----- EXTRACT PROVIDED

Saturday, March 24, 2012

Macaroni Grill Rosemary Bread

I love bread.... Any kind of bread....especially if it's warm from the oven. Last Sunday afternoon I felt like baking and bread just sounded good. I had ran across this recipe here and just had to give it a try. It's Rosemary Bread like you get at the Macaroni Grill... I love the stuff. The recipe was easy and it smelled sooooo good while baking! It came out of the oven right when Jim and I needed an afternoon snack... I think we ate 3/4's of the loaf warm with butter! YUM! Enjoy!

Macaroni Grill Rosemary Bread
adapted from melskitchencafe.com
*Makes 2 loaves

INGREDIENTS:
1 tablespoon instant yeast or 1 1/2 tablespoons active dry yeast
1 tablespoon sugar
1 1/2 cups warm water
2 3/4 - 4 cups all-purpose flour
1-1/2 teaspoon salt
1-1/2 tablespoons dried rosemary, chopped and divided
2 tablespoons butter, melted
Coarse salt for sprinkling

DIRECTIONS:
In a large bowl (or the bowl of an electric stand mixer if you have one), combine the yeast, sugar and water. If using active dry yeast, let the mixture stand until foaming and bubbly, about 5 minutes. If using instant yeast, proceed with the recipe. Add two cups of the flour, salt and 1 tablespoon of the chopped rosemary. Mix. Continue adding flour, gradually, until a soft dough is formed. Judge the dough based on texture and feel versus how much actual flour you've had to add based on the recipe. The dough should be slightly tacky to the touch but should hold it's shape while still being soft and smooth. Knead the dough by hand or with an electric mixer for 4-5 minutes, adding additional flour only if the dough is overly sticky and not clearing the sides of the bowl.

----------

SET OF TASKS:
A – Reproduce word for word the part of the rosemary bread recipe between "I love bread...." and "butter! YUM! Enjoy!", inclusive.
B – According to the rosemary bread recipe, for how long should the dough be kneaded?
Rely solely on the rosemary bread recipe when working with the entries.

----- EXTRACTED RECORDS

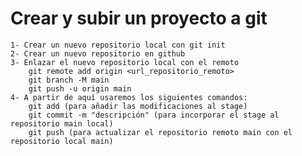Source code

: # Crear y subir un proyecto a git
    1- Crear un nuevo repositorio local con git init
    2- Crear un nuevo repositorio en github
    3- Enlazar el nuevo repositorio local con el remoto
        git remote add origin <url_repositorio_remoto>
        git branch -M main
        git push -u origin main
    4- A partir de aquí usaremos los siguientes comandos:
        git add (para añadir las modificaciones al stage)
        git commit -m "descripción" (para incorporar el stage al repositorio main local)
        git push (para actualizar el repositorio remoto main con el repositorio local main)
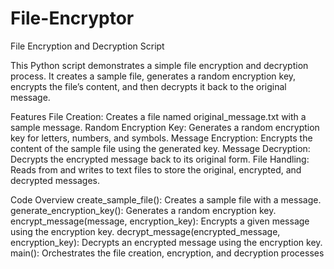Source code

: # File-Encryptor

File Encryption and Decryption Script

This Python script demonstrates a simple file encryption and decryption process. It creates a sample file, generates a random encryption key, encrypts the file’s content, and then decrypts it back to the original message.

Features
File Creation: Creates a file named original_message.txt with a sample message.
Random Encryption Key: Generates a random encryption key for letters, numbers, and symbols.
Message Encryption: Encrypts the content of the sample file using the generated key.
Message Decryption: Decrypts the encrypted message back to its original form.
File Handling: Reads from and writes to text files to store the original, encrypted, and decrypted messages.

Code Overview
create_sample_file(): Creates a sample file with a message.
generate_encryption_key(): Generates a random encryption key.
encrypt_message(message, encryption_key): Encrypts a given message using the encryption key.
decrypt_message(encrypted_message, encryption_key): Decrypts an encrypted message using the encryption key.
main(): Orchestrates the file creation, encryption, and decryption processes
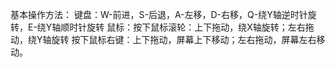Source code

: ﻿基本操作方法：
键盘：W-前进，S-后退，A-左移，D-右移，Q-绕Y轴逆时针旋转，E-绕Y轴顺时针旋转
鼠标：按下鼠标滚轮：上下拖动，绕X轴旋转；左右拖动，绕Y轴旋转
      按下鼠标右键：上下拖动，屏幕上下移动；左右拖动，屏幕左右移动。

----------

ANSWERS FOR EACH ITEM:
A –
I love bread.... Any kind of bread....especially if it's warm from the oven. Last Sunday afternoon I felt like baking and bread just sounded good. I had ran across this recipe here and just had to give it a try. It's Rosemary Bread like you get at the Macaroni Grill... I love the stuff. The recipe was easy and it smelled sooooo good while baking! It came out of the oven right when Jim and I needed an afternoon snack... I think we ate 3/4's of the loaf warm with butter! YUM! Enjoy!

B – The dough should be kneaded for 4-5 minutes.